Messing up on Thanksgiving Day
I have a confession to make. I really don’t do justice to some of our special holidays.
Take for example, Victoria Day. I love the day off, but sorry to say, I don’t do anything to celebrate the dead Queen who gave us the day. Or Boxing Day. It’s another great day. Who doesn’t like two days off in a row, but all my life I couldn’t tell you what that day commemorates.
To be honest I probably don’t do any better with Labour Day. Sure, I’m all for supporting ‘labourers’ and all the hard work they do (coming from blue collar stock myself), but I can’t say I celebrate ‘work’. Sheesh, what fun is that?
Likewise, if I’m really honest, I can even mess up on Thanksgiving Day. It’s a great day to enjoy fall colours, to pig out on turkey, and to enjoy family, but it’s pretty easy to do little by the way of being thankful. I suspect I’m not the only one who has this problem.

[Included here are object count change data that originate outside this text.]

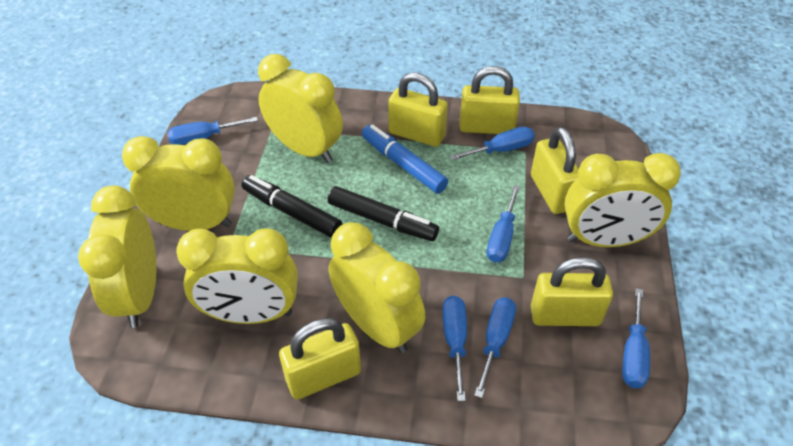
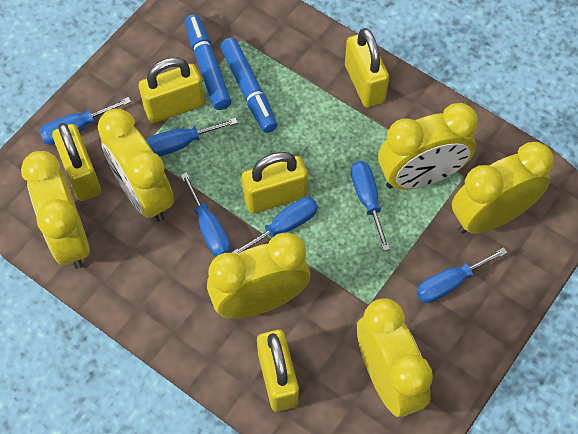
black marker: 2 -> 0
blue marker: 1 -> 2

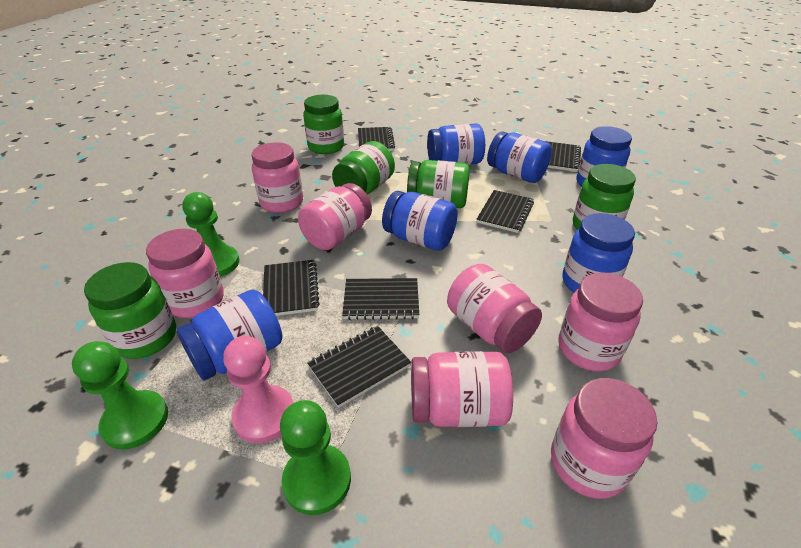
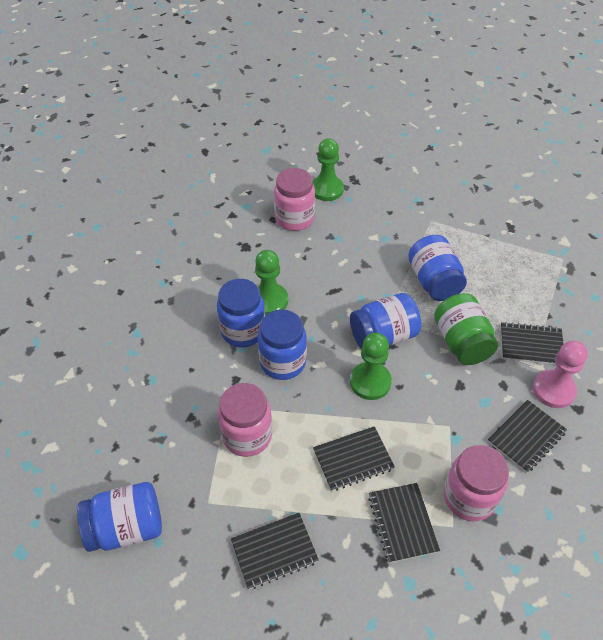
black notebook: 6 -> 5
blue jar: 6 -> 5
green jar: 5 -> 1
pink jar: 7 -> 3

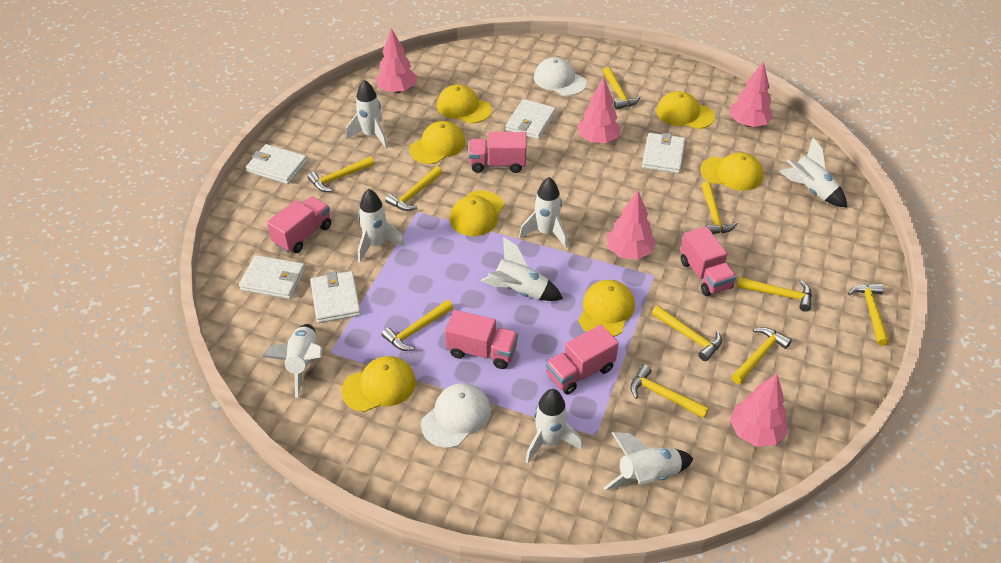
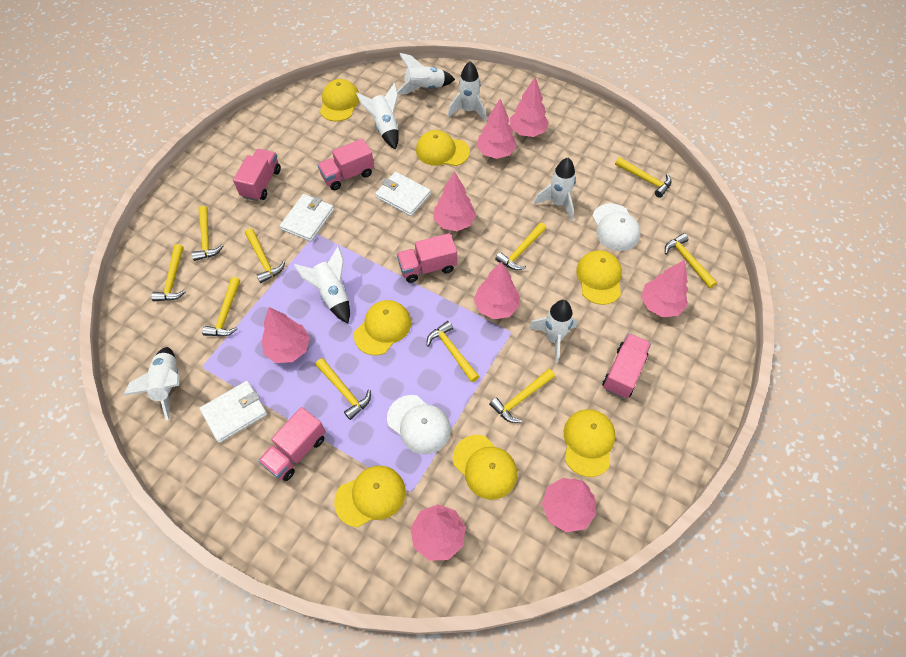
pink tree: 5 -> 8
white rocket: 8 -> 7
white wallet: 5 -> 3

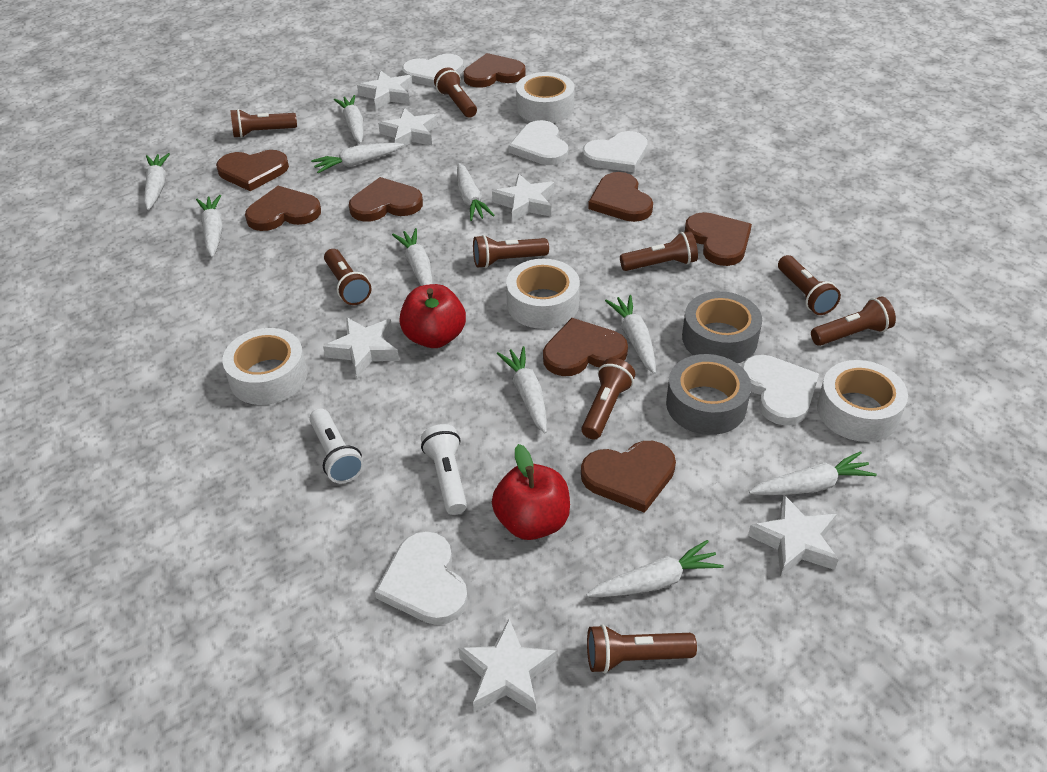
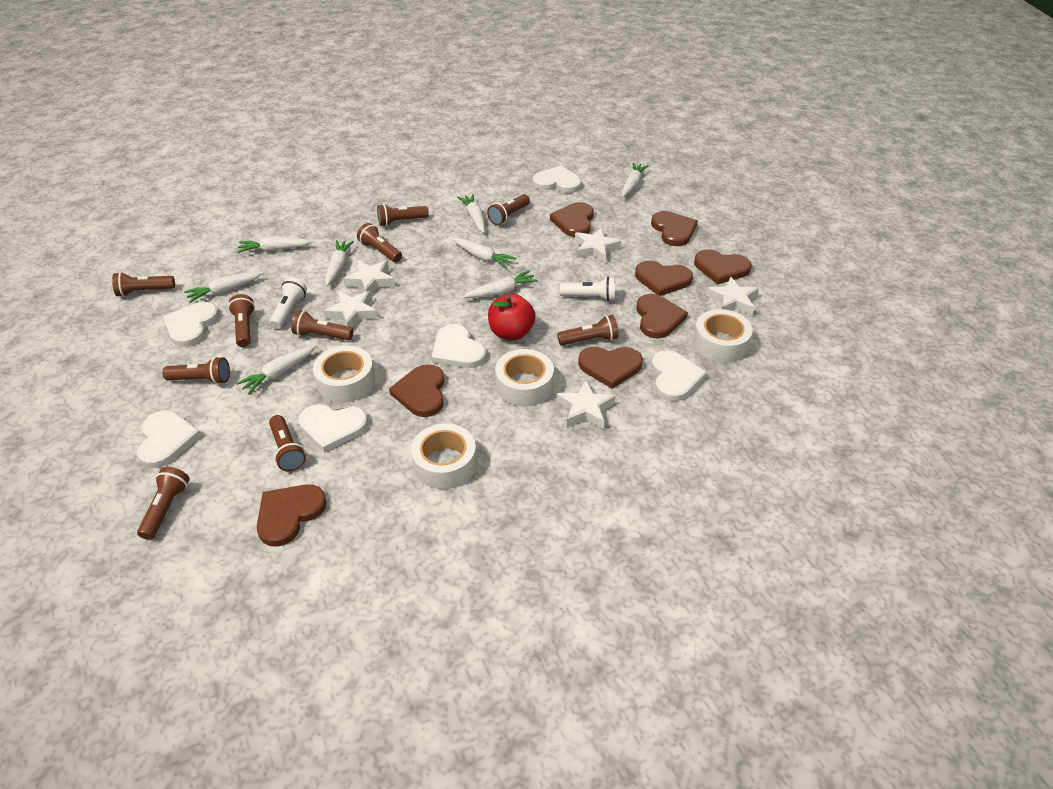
brown flashlight: 9 -> 10
grey tape: 2 -> 0
red apple: 2 -> 1
white carrot: 10 -> 8
white heart: 5 -> 6
white star: 6 -> 5

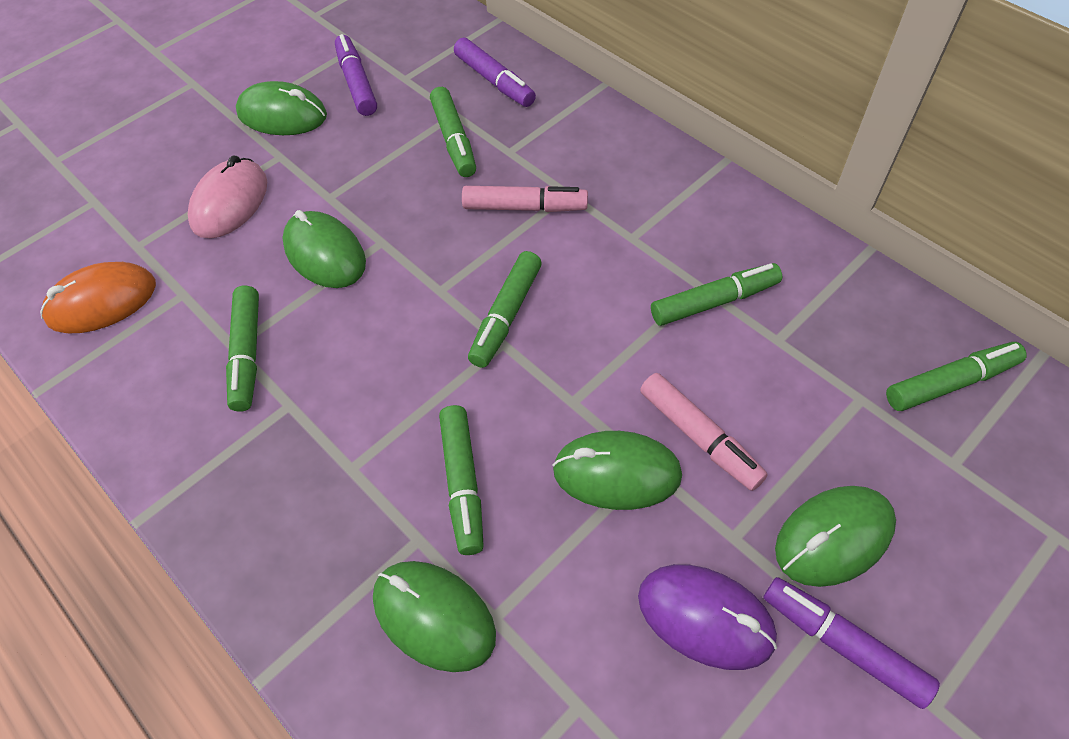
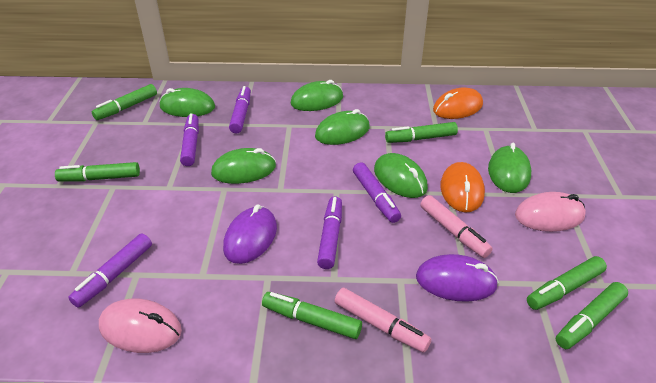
green mouse: 5 -> 6
orange mouse: 1 -> 2
pink mouse: 1 -> 2
purple marker: 3 -> 5
purple mouse: 1 -> 2

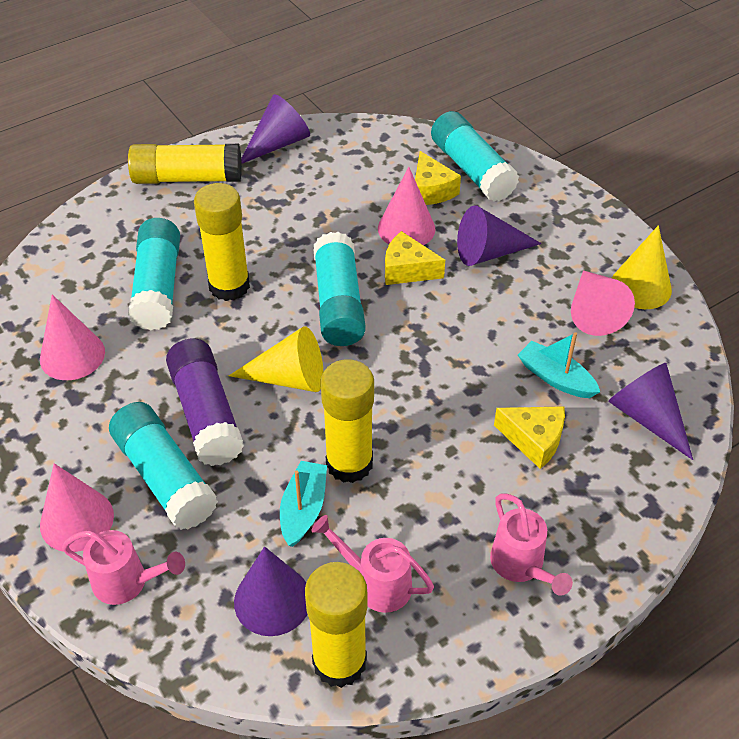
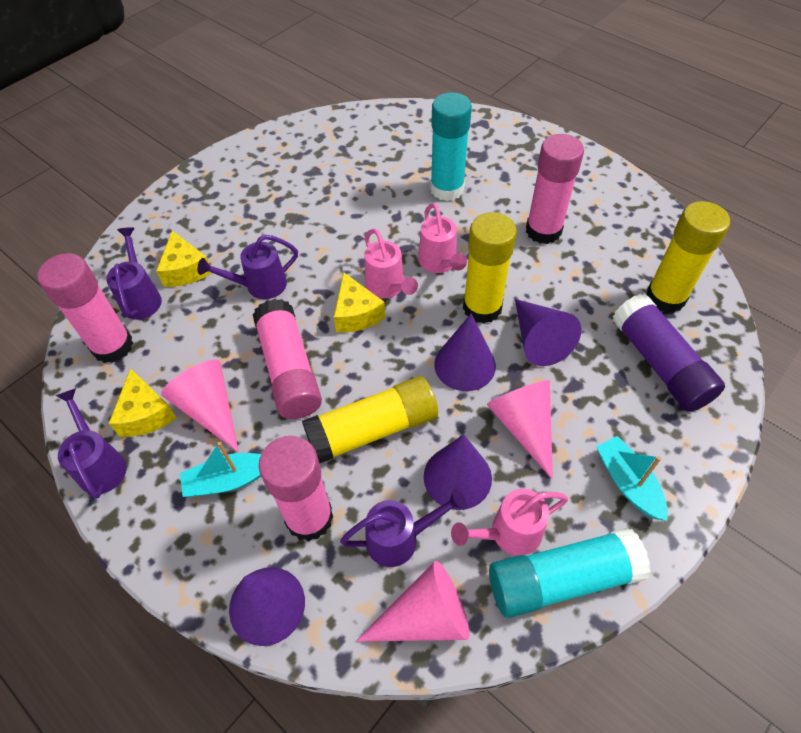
pink cone: 4 -> 3
pink glue stick: 0 -> 4
purple watering can: 0 -> 4
turquoise glue stick: 4 -> 2
yellow cone: 2 -> 0
yellow glue stick: 4 -> 3

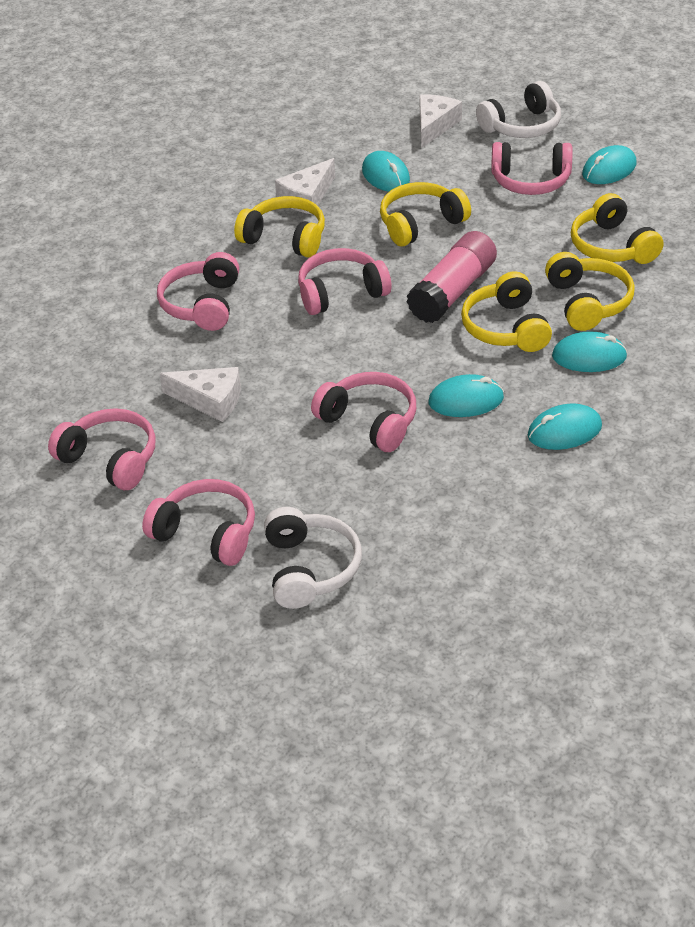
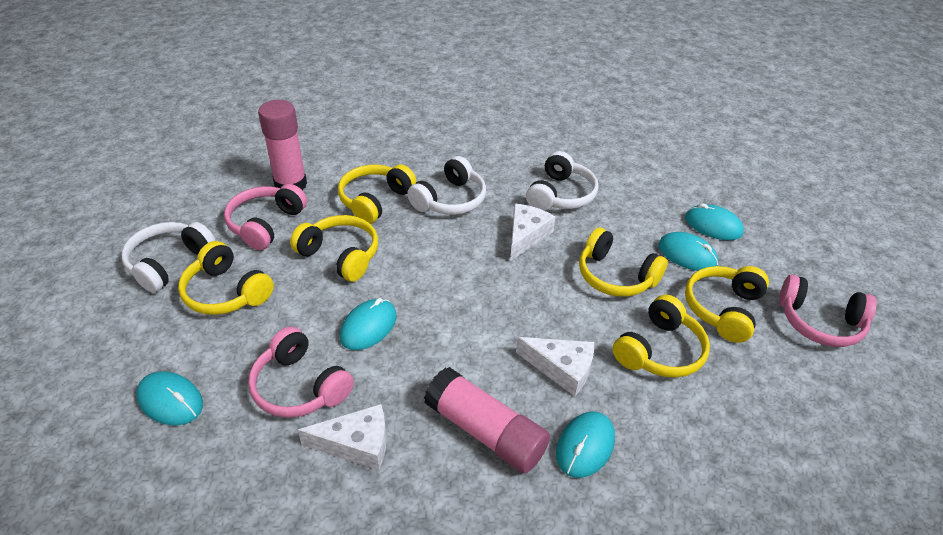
pink glue stick: 1 -> 2
pink headphones: 6 -> 3
white headphones: 2 -> 3
yellow headphones: 5 -> 6

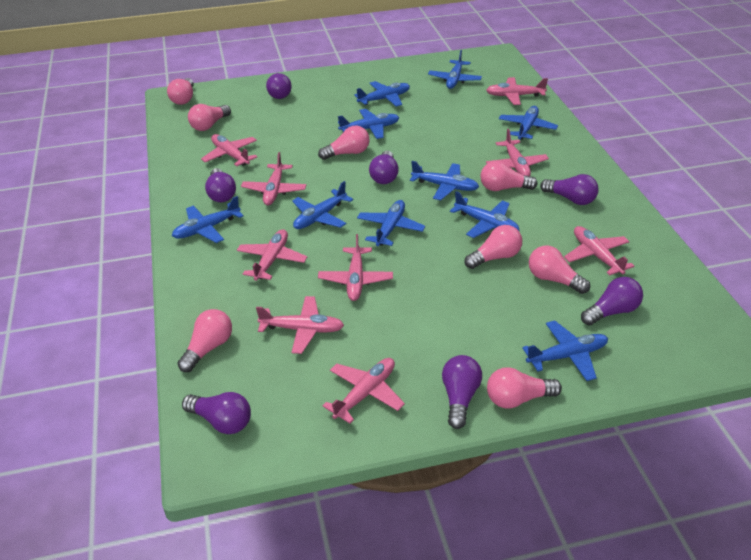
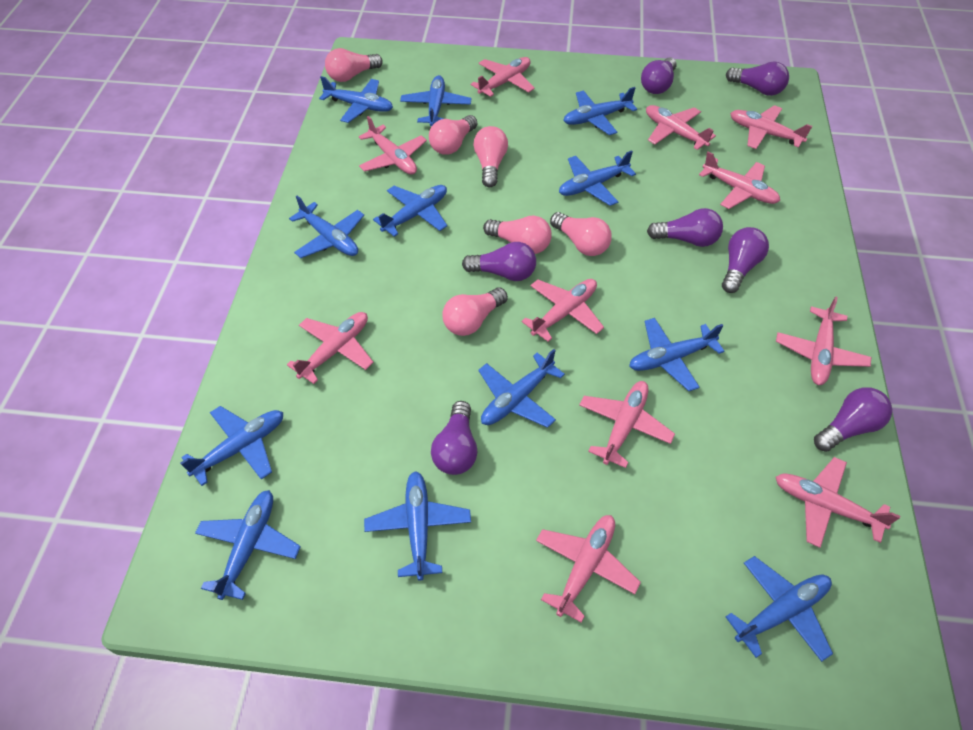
blue plane: 10 -> 12
pink light bulb: 8 -> 6
pink plane: 9 -> 11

Why is that?
Maybe it’s because celebrating thanksgiving isn’t that easy to do for a number of reasons.
The first reason is simply that we don’t naturally feel thankful for all we have. We just kind of get used to all the good things in our lives like our family, friends, health, jobs, or whatever. Or maybe we think we deserve them. We may appreciate these things, but this doesn’t necessarily translate into gratitude.
What’s the solution? I read somewhere that the words ‘think’ and ‘thank’ are related. Makes sense to me. Only when we really think about all the things that make our lives so rich and have a sense that they are gifts from God will we be thankful.
Of course that other thing that can get us to be grateful is to have these things taken away. Then we realize how wonderful it is to have them, and how grateful we should be for them.
I hate to say it, but another reason being thankful can be tough is because of our pride. We tend to think we have what we have because of us. We figure we are healthy because we look after ourselves. We think we’re well off because of our hard work. We see our success as being thanks to our smarts. It’s tough to admit that maybe somebody else has had something to do with keeping us healthy, or giving us our work ethic or the brains we have.
I read of an African tribe who have an odd way of saying thanks. To express thanks to someone they bow before that person, put their forehead on the ground and say, “My head is in the dirt.” Seems to me they understand that to really give thanks is humbling. And because of this, giving thanks can be difficult. We tend to be proud people.
Suffering can also make thanksgiving hard. Who feels grateful when they’re facing cancer, or are broke, or have lost a loved one? When we go through things like this griping comes a lot more easy.
Yet, the truth is even in life’s struggles, there is always still so much to be thankful for. The chances are good that the sun is still shining, that there are still a bunch of people around who love us, and that there’s still food on the table, to mention just a few things that we still have. So if we’d only think about these things, we really still could be thankful.
There was a guy once who after being robbed of his money wrote in his diary: “Let me be thankful first because I was never robbed before; second, although they took my (money), they did not take my life; third, because although they took my all, it was not much; and fourth, because it was I who was robbed, and not someone else.” We could learn something from that guy.
I began by saying that I mess up in the way I celebrate some of the special holidays we have. Maybe you do to.
Yet, the more I think about it, the more I realize that Thanksgiving Day is a day I should take seriously. We are so incredibly fortunate in this country. So undeniably blessed by God. Seems to me he deserves some genuine thanks. For all his gifts, for all his love, and especially for his son sent to save us.